Section 2 : Etat de
l'art théorique et empirique de la tertiarisation sur la croissance
économique
I.2.1 Etat de l'art
théorique de la croissance tertiaire
Il faut noter qu'il existe chez les économistes un
débat controversé quant au rôle des services dans la
dynamique économique mais aussi aux enjeux de la croissance
tertiaire.Plusieurs thèses ont vu le jour et mettent en exergue deux
conceptions opposées de l'économie et de la société
de service ; une conception post industrialiste et une conception de nature
néo-industrialiste. Dans la présente section, nous proposons une
mise en perspective historique des principales théories explicatives de
la croissance tertiaire.
1. Les conceptions de la société post
industrielle
La paternité du terme économie de service est
due à Daniel Bell qui est sans doute l'un des auteurs les plus connus
bien qu'il soit sociologue [J. Gradey et J .Delaunay (1987)]. Dans un
célèbre ouvrage paru en 1976, l'auteur annonce l'avènement
d'une « société postindustrielle » qui s'inscrit
très nettement dans le prolongement de la société
industrielle [C. Mara et Harvey, (2000)].

DONNÉES FOURNIES:
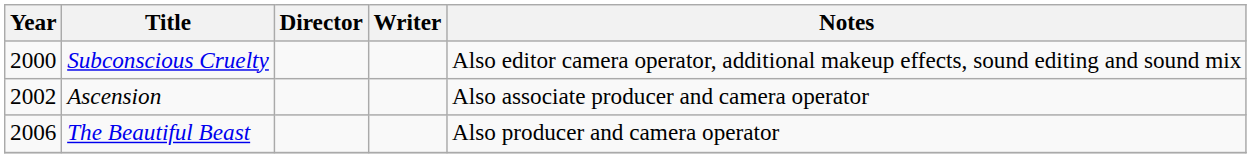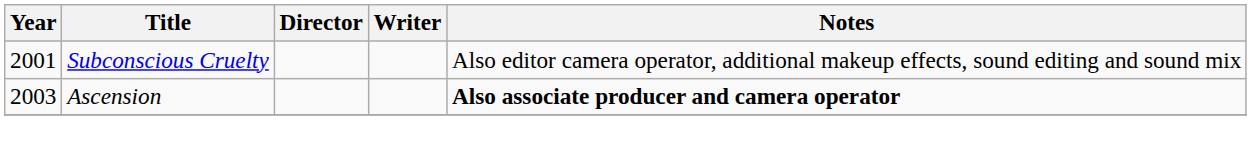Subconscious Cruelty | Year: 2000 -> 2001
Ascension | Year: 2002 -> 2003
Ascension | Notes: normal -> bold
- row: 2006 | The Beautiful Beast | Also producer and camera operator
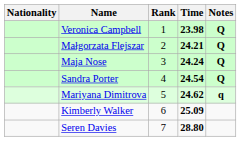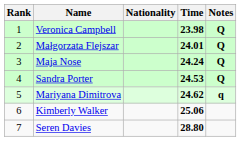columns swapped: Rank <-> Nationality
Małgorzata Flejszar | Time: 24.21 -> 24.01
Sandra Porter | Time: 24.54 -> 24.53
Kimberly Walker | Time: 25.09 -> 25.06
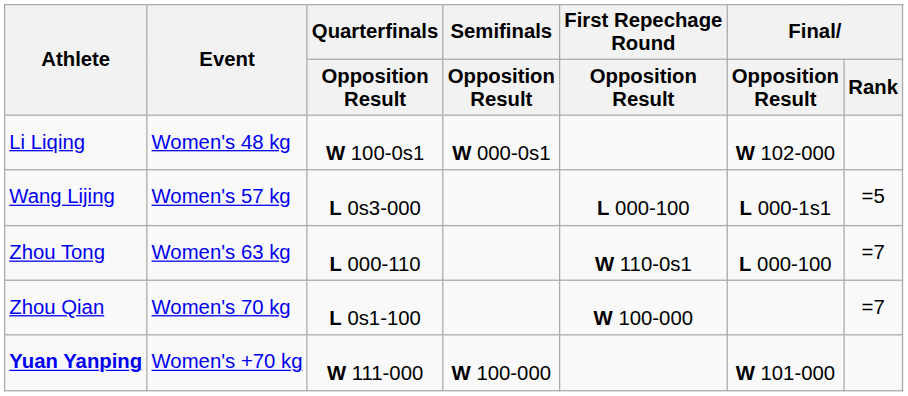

--

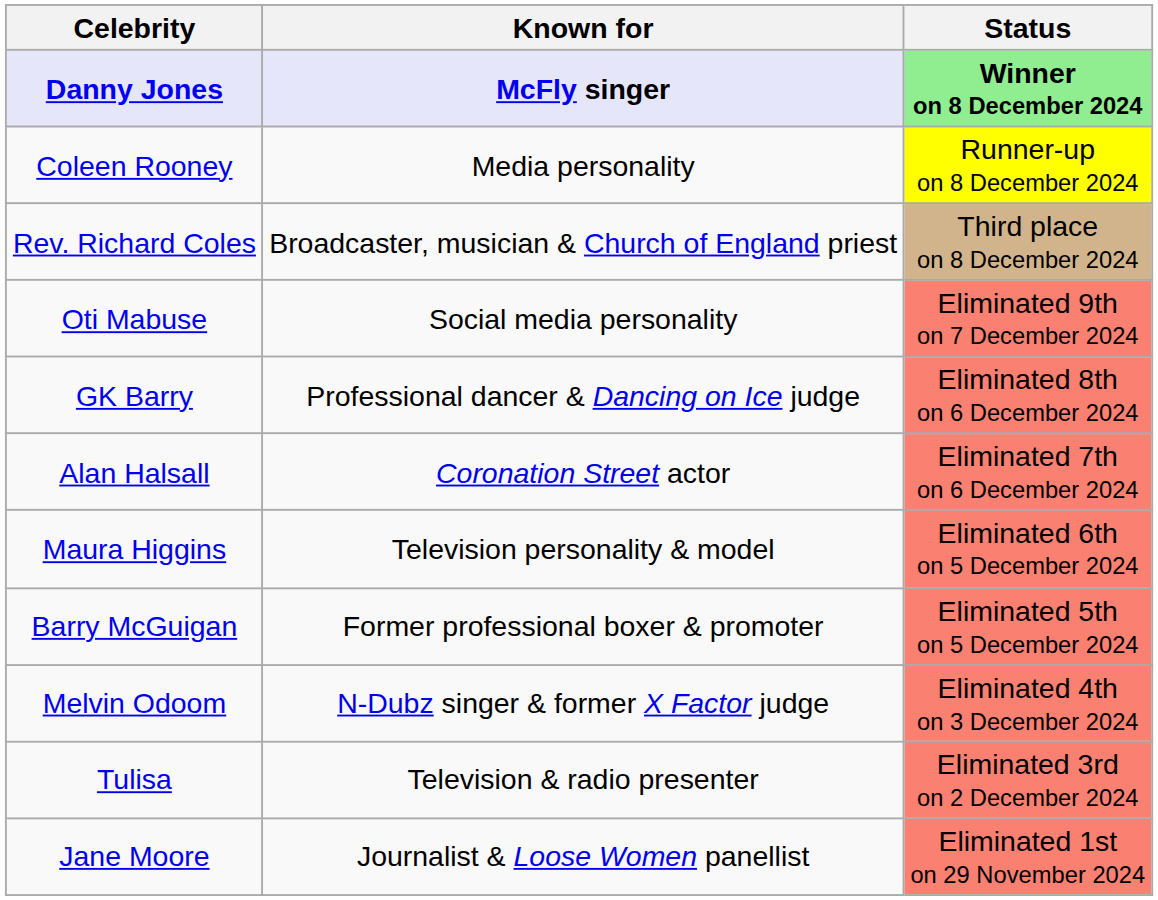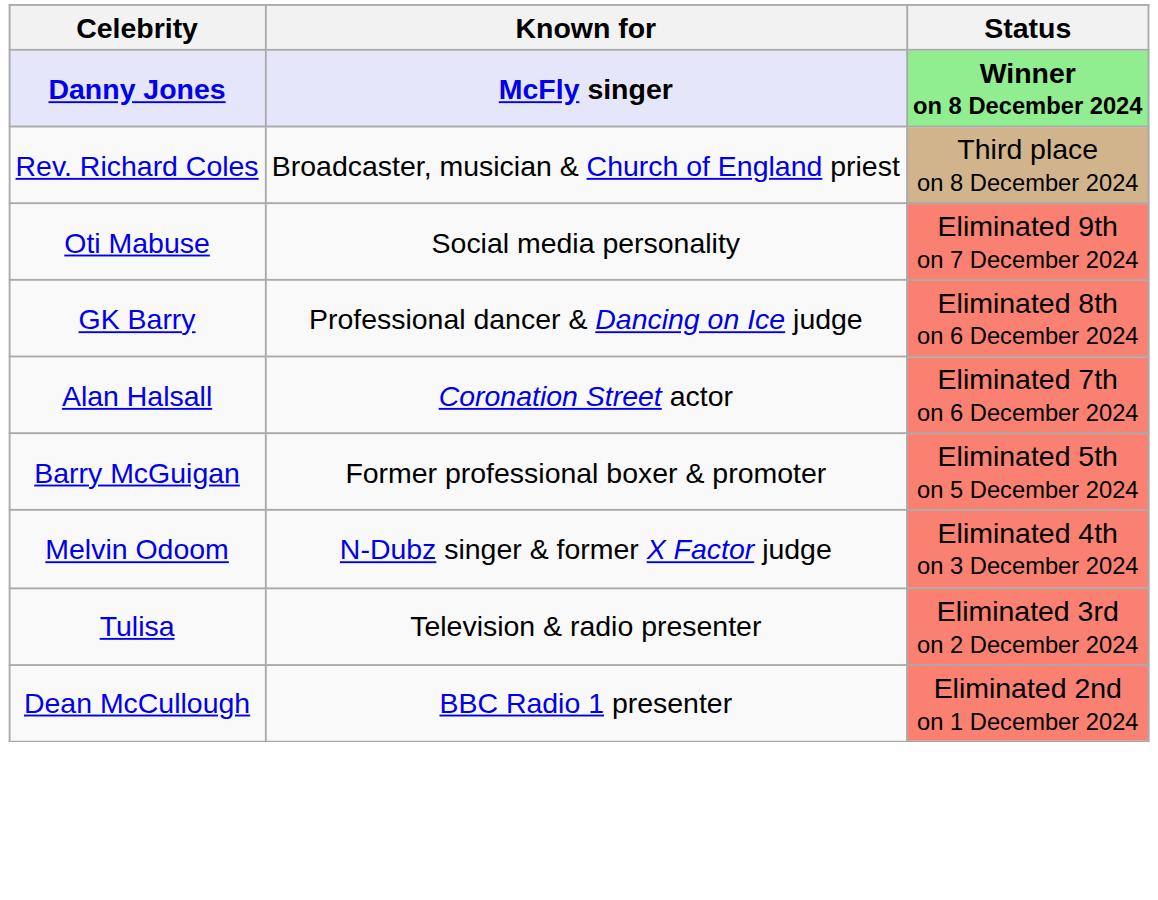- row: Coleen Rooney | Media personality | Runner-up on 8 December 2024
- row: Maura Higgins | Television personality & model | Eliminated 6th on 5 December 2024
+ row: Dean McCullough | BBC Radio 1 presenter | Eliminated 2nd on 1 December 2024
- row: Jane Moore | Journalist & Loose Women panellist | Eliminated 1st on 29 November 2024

CONSIGNE: Traduisez en anglais la phrase suivante, tirée du texte sur la croissance tertiaire : « Dans la présente section, nous proposons une mise en perspective historique des principales théories explicatives de la croissance tertiaire. » Les enregistrements proviennent d'une autre source.

RÉSULTAT ATTENDU: In this section, we offer a historical perspective on the main theories that explain tertiary growth.